Your task: Print the records again, character for character.

Top of Data for review

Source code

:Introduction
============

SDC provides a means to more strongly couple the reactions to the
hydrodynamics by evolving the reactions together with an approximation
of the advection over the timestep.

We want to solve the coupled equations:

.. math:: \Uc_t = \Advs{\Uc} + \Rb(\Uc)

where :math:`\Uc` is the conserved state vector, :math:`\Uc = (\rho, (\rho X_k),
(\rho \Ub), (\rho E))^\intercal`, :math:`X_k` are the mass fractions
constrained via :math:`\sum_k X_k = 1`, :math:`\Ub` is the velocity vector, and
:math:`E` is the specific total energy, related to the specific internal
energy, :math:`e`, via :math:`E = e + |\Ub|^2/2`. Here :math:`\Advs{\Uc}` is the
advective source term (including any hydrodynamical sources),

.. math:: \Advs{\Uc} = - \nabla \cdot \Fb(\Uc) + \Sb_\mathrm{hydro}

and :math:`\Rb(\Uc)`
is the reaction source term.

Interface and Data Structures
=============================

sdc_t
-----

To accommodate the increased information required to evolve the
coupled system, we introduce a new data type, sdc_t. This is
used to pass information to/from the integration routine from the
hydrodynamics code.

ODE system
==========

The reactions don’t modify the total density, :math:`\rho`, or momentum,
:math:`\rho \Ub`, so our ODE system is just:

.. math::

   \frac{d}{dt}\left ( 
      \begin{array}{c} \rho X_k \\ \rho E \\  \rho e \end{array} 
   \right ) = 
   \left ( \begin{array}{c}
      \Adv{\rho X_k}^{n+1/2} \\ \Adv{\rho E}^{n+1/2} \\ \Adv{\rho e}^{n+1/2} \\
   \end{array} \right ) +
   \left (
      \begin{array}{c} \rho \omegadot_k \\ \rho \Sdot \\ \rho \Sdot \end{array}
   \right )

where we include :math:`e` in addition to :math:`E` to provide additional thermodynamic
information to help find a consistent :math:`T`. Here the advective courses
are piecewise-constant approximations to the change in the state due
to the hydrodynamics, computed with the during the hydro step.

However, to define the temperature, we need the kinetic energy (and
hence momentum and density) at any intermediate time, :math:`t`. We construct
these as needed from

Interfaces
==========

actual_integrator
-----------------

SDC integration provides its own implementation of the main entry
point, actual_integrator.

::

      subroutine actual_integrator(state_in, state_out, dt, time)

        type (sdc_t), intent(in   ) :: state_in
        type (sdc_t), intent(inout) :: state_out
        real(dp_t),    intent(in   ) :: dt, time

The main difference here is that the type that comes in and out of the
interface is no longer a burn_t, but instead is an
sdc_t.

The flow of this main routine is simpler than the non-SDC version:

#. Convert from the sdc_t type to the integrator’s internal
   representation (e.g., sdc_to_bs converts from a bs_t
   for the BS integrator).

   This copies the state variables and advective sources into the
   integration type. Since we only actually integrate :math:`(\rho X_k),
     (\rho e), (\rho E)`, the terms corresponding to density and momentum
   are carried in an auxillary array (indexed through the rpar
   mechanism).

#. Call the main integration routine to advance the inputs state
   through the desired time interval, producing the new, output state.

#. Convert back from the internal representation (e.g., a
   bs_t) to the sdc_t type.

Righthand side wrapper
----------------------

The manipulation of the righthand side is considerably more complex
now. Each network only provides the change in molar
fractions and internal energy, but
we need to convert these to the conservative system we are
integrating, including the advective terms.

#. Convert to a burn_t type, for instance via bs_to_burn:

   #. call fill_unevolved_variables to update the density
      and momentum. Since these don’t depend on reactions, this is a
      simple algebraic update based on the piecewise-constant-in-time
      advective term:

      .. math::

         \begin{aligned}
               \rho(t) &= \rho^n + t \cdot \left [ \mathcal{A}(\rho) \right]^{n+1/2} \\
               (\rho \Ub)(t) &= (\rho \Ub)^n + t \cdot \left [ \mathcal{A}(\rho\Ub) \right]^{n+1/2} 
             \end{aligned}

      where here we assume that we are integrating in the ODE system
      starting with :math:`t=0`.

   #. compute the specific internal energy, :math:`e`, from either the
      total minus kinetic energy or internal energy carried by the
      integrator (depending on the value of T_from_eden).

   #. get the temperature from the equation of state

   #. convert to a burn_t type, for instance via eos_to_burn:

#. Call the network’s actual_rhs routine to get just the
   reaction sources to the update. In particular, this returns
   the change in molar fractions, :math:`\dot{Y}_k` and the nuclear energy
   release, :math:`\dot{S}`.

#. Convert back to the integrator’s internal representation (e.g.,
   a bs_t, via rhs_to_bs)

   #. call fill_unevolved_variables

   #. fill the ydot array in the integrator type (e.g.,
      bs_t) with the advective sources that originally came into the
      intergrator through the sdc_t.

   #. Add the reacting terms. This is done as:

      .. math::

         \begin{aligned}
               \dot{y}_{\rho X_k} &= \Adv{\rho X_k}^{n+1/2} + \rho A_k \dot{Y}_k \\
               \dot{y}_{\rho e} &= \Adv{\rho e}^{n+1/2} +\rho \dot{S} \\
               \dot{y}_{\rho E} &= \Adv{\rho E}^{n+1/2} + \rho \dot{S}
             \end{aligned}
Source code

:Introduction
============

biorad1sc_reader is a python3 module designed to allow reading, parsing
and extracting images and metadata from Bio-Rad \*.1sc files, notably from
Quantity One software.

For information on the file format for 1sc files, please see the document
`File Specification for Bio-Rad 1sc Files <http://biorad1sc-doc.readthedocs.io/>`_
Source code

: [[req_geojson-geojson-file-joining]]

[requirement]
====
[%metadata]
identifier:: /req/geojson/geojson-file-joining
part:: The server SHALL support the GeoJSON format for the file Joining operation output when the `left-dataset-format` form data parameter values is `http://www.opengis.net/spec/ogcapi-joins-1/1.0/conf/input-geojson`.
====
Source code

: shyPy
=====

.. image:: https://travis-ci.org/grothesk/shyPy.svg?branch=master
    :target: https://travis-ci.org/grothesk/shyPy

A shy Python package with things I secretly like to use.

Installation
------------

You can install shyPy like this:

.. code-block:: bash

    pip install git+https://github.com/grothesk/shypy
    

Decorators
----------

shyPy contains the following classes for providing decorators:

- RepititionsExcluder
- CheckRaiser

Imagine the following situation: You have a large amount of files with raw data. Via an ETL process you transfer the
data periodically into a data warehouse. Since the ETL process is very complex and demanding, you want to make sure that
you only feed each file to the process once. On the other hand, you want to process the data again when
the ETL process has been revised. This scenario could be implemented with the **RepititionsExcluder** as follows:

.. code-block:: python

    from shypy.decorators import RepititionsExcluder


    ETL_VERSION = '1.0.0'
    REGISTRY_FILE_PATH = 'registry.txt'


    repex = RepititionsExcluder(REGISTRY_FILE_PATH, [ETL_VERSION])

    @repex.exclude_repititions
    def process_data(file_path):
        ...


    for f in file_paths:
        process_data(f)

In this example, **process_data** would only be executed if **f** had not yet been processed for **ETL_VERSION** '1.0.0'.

Bottom of Data for review

Your solution:
Source code

:Introduction
============

SDC provides a means to more strongly couple the reactions to the
hydrodynamics by evolving the reactions together with an approximation
of the advection over the timestep.

We want to solve the coupled equations:

.. math:: \Uc_t = \Advs{\Uc} + \Rb(\Uc)

where :math:`\Uc` is the conserved state vector, :math:`\Uc = (\rho, (\rho X_k),
(\rho \Ub), (\rho E))^\intercal`, :math:`X_k` are the mass fractions
constrained via :math:`\sum_k X_k = 1`, :math:`\Ub` is the velocity vector, and
:math:`E` is the specific total energy, related to the specific internal
energy, :math:`e`, via :math:`E = e + |\Ub|^2/2`. Here :math:`\Advs{\Uc}` is the
advective source term (including any hydrodynamical sources),

.. math:: \Advs{\Uc} = - \nabla \cdot \Fb(\Uc) + \Sb_\mathrm{hydro}

and :math:`\Rb(\Uc)`
is the reaction source term.

Interface and Data Structures
=============================

sdc_t
-----

To accommodate the increased information required to evolve the
coupled system, we introduce a new data type, sdc_t. This is
used to pass information to/from the integration routine from the
hydrodynamics code.

ODE system
==========

The reactions don’t modify the total density, :math:`\rho`, or momentum,
:math:`\rho \Ub`, so our ODE system is just:

.. math::

   \frac{d}{dt}\left ( 
      \begin{array}{c} \rho X_k \\ \rho E \\  \rho e \end{array} 
   \right ) = 
   \left ( \begin{array}{c}
      \Adv{\rho X_k}^{n+1/2} \\ \Adv{\rho E}^{n+1/2} \\ \Adv{\rho e}^{n+1/2} \\
   \end{array} \right ) +
   \left (
      \begin{array}{c} \rho \omegadot_k \\ \rho \Sdot \\ \rho \Sdot \end{array}
   \right )

where we include :math:`e` in addition to :math:`E` to provide additional thermodynamic
information to help find a consistent :math:`T`. Here the advective courses
are piecewise-constant approximations to the change in the state due
to the hydrodynamics, computed with the during the hydro step.

However, to define the temperature, we need the kinetic energy (and
hence momentum and density) at any intermediate time, :math:`t`. We construct
these as needed from

Interfaces
==========

actual_integrator
-----------------

SDC integration provides its own implementation of the main entry
point, actual_integrator.

::

      subroutine actual_integrator(state_in, state_out, dt, time)

        type (sdc_t), intent(in   ) :: state_in
        type (sdc_t), intent(inout) :: state_out
        real(dp_t),    intent(in   ) :: dt, time

The main difference here is that the type that comes in and out of the
interface is no longer a burn_t, but instead is an
sdc_t.

The flow of this main routine is simpler than the non-SDC version:

#. Convert from the sdc_t type to the integrator’s internal
   representation (e.g., sdc_to_bs converts from a bs_t
   for the BS integrator).

   This copies the state variables and advective sources into the
   integration type. Since we only actually integrate :math:`(\rho X_k),
     (\rho e), (\rho E)`, the terms corresponding to density and momentum
   are carried in an auxillary array (indexed through the rpar
   mechanism).

#. Call the main integration routine to advance the inputs state
   through the desired time interval, producing the new, output state.

#. Convert back from the internal representation (e.g., a
   bs_t) to the sdc_t type.

Righthand side wrapper
----------------------

The manipulation of the righthand side is considerably more complex
now. Each network only provides the change in molar
fractions and internal energy, but
we need to convert these to the conservative system we are
integrating, including the advective terms.

#. Convert to a burn_t type, for instance via bs_to_burn:

   #. call fill_unevolved_variables to update the density
      and momentum. Since these don’t depend on reactions, this is a
      simple algebraic update based on the piecewise-constant-in-time
      advective term:

      .. math::

         \begin{aligned}
               \rho(t) &= \rho^n + t \cdot \left [ \mathcal{A}(\rho) \right]^{n+1/2} \\
               (\rho \Ub)(t) &= (\rho \Ub)^n + t \cdot \left [ \mathcal{A}(\rho\Ub) \right]^{n+1/2} 
             \end{aligned}

      where here we assume that we are integrating in the ODE system
      starting with :math:`t=0`.

   #. compute the specific internal energy, :math:`e`, from either the
      total minus kinetic energy or internal energy carried by the
      integrator (depending on the value of T_from_eden).

   #. get the temperature from the equation of state

   #. convert to a burn_t type, for instance via eos_to_burn:

#. Call the network’s actual_rhs routine to get just the
   reaction sources to the update. In particular, this returns
   the change in molar fractions, :math:`\dot{Y}_k` and the nuclear energy
   release, :math:`\dot{S}`.

#. Convert back to the integrator’s internal representation (e.g.,
   a bs_t, via rhs_to_bs)

   #. call fill_unevolved_variables

   #. fill the ydot array in the integrator type (e.g.,
      bs_t) with the advective sources that originally came into the
      intergrator through the sdc_t.

   #. Add the reacting terms. This is done as:

      .. math::

         \begin{aligned}
               \dot{y}_{\rho X_k} &= \Adv{\rho X_k}^{n+1/2} + \rho A_k \dot{Y}_k \\
               \dot{y}_{\rho e} &= \Adv{\rho e}^{n+1/2} +\rho \dot{S} \\
               \dot{y}_{\rho E} &= \Adv{\rho E}^{n+1/2} + \rho \dot{S}
             \end{aligned}
Source code

:Introduction
============

biorad1sc_reader is a python3 module designed to allow reading, parsing
and extracting images and metadata from Bio-Rad \*.1sc files, notably from
Quantity One software.

For information on the file format for 1sc files, please see the document
`File Specification for Bio-Rad 1sc Files <http://biorad1sc-doc.readthedocs.io/>`_
Source code

: [[req_geojson-geojson-file-joining]]

[requirement]
====
[%metadata]
identifier:: /req/geojson/geojson-file-joining
part:: The server SHALL support the GeoJSON format for the file Joining operation output when the `left-dataset-format` form data parameter values is `http://www.opengis.net/spec/ogcapi-joins-1/1.0/conf/input-geojson`.
====
Source code

: shyPy
=====

.. image:: https://travis-ci.org/grothesk/shyPy.svg?branch=master
    :target: https://travis-ci.org/grothesk/shyPy

A shy Python package with things I secretly like to use.

Installation
------------

You can install shyPy like this:

.. code-block:: bash

    pip install git+https://github.com/grothesk/shypy
    

Decorators
----------

shyPy contains the following classes for providing decorators:

- RepititionsExcluder
- CheckRaiser

Imagine the following situation: You have a large amount of files with raw data. Via an ETL process you transfer the
data periodically into a data warehouse. Since the ETL process is very complex and demanding, you want to make sure that
you only feed each file to the process once. On the other hand, you want to process the data again when
the ETL process has been revised. This scenario could be implemented with the **RepititionsExcluder** as follows:

.. code-block:: python

    from shypy.decorators import RepititionsExcluder


    ETL_VERSION = '1.0.0'
    REGISTRY_FILE_PATH = 'registry.txt'


    repex = RepititionsExcluder(REGISTRY_FILE_PATH, [ETL_VERSION])

    @repex.exclude_repititions
    def process_data(file_path):
        ...


    for f in file_paths:
        process_data(f)

In this example, **process_data** would only be executed if **f** had not yet been processed for **ETL_VERSION** '1.0.0'.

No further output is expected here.